_EXERCISE INSTRUCTIONS:_ Every line below containing the word "PostgreSQL" should be found and copied.

_DATA FOR REVIEW:_
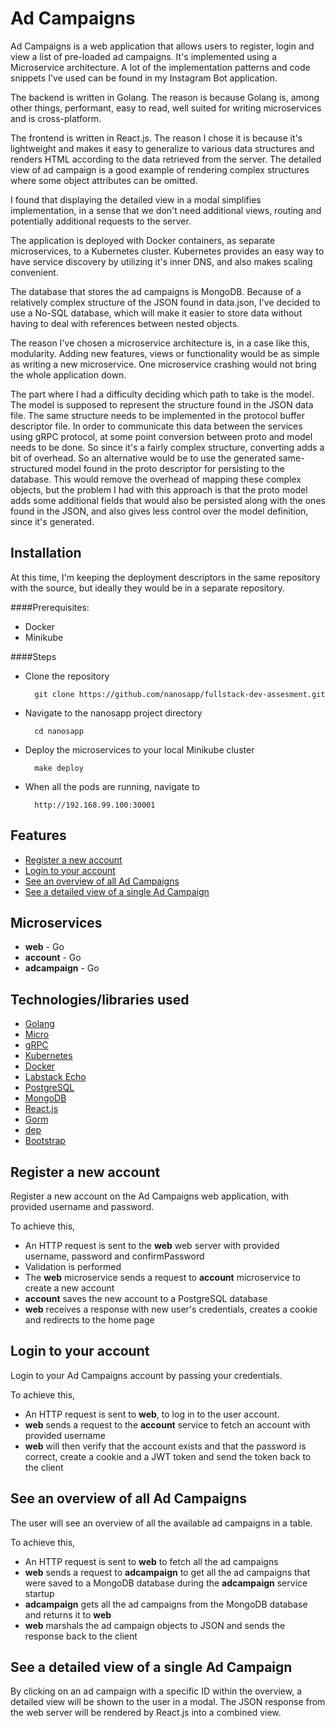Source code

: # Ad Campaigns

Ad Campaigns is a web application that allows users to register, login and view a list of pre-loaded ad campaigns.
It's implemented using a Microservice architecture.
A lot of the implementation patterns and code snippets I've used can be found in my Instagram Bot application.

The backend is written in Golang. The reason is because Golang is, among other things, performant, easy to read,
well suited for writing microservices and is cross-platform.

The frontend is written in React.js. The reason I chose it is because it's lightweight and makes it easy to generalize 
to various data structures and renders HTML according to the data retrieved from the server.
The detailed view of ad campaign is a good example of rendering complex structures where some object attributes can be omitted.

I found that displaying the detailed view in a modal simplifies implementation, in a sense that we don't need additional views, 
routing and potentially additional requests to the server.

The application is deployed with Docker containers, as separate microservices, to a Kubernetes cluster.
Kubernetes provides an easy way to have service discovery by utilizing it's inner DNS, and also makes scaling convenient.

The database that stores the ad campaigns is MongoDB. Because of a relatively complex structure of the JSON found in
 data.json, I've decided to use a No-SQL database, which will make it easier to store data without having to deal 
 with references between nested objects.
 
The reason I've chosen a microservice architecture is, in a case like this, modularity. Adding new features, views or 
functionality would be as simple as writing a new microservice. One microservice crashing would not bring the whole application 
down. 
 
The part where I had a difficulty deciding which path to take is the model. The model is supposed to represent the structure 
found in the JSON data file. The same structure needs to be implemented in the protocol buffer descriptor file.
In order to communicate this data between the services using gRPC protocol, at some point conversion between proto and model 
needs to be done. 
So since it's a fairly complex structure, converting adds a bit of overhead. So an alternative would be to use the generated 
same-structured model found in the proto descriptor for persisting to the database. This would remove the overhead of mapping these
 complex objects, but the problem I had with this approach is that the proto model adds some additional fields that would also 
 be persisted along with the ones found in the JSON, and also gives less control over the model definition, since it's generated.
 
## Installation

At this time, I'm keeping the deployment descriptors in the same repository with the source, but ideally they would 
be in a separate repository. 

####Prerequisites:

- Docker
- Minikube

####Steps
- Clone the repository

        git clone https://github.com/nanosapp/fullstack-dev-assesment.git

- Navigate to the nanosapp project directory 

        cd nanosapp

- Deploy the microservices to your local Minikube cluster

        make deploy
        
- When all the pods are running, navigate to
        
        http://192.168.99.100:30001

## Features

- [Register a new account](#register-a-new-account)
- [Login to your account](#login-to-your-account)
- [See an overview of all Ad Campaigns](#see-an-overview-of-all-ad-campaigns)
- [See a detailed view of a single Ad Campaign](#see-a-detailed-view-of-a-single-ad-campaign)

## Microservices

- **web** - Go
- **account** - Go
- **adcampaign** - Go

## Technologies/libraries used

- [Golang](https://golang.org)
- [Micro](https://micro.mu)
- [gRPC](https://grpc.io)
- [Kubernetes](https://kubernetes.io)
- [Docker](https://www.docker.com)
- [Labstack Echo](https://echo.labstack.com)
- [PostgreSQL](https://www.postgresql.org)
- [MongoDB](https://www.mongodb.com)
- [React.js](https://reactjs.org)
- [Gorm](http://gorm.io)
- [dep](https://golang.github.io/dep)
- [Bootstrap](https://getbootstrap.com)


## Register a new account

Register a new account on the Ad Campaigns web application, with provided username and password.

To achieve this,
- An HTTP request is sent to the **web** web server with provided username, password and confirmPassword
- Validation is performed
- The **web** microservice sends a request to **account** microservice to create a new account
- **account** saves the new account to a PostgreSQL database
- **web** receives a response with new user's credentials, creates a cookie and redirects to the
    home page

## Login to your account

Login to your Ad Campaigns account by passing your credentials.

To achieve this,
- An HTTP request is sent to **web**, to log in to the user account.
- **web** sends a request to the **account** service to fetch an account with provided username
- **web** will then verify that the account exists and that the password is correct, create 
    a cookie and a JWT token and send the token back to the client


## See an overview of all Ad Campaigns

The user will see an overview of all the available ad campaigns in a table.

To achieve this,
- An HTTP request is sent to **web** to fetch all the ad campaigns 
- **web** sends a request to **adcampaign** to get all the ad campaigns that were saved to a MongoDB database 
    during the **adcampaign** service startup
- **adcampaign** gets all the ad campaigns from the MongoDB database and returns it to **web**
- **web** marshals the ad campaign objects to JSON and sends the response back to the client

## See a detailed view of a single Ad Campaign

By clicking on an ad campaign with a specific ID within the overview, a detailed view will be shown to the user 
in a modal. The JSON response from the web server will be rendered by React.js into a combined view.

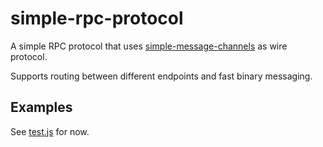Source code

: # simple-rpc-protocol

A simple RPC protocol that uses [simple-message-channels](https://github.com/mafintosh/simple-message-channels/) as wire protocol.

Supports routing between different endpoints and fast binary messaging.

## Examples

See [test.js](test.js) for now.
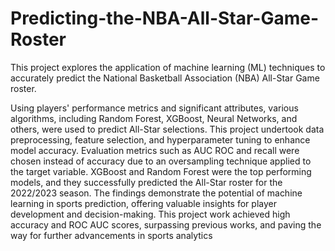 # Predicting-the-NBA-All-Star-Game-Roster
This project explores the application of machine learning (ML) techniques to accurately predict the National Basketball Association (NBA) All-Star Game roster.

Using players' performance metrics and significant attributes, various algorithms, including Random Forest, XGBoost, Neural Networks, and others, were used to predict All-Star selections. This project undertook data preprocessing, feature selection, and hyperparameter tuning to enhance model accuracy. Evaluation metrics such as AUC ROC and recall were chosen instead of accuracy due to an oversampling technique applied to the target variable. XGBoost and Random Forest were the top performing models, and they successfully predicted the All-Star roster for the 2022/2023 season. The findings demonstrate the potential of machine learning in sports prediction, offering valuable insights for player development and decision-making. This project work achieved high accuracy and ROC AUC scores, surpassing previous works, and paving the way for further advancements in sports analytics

--

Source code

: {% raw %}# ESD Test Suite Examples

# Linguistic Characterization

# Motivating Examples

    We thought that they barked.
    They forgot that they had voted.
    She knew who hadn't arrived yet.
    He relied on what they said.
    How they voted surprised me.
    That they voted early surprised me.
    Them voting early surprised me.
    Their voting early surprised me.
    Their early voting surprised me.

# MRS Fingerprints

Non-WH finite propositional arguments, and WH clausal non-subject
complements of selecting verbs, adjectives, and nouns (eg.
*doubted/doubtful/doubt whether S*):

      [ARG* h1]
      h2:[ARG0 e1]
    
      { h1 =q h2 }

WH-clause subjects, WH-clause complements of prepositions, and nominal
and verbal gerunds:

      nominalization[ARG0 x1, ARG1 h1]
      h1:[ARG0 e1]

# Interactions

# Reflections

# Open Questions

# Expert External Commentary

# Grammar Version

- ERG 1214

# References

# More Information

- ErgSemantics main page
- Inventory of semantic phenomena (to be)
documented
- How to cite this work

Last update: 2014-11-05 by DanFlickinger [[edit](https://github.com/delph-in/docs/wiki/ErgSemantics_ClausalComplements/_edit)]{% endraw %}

_RESPONSE:_
- [PostgreSQL](https://www.postgresql.org)
- **account** saves the new account to a PostgreSQL database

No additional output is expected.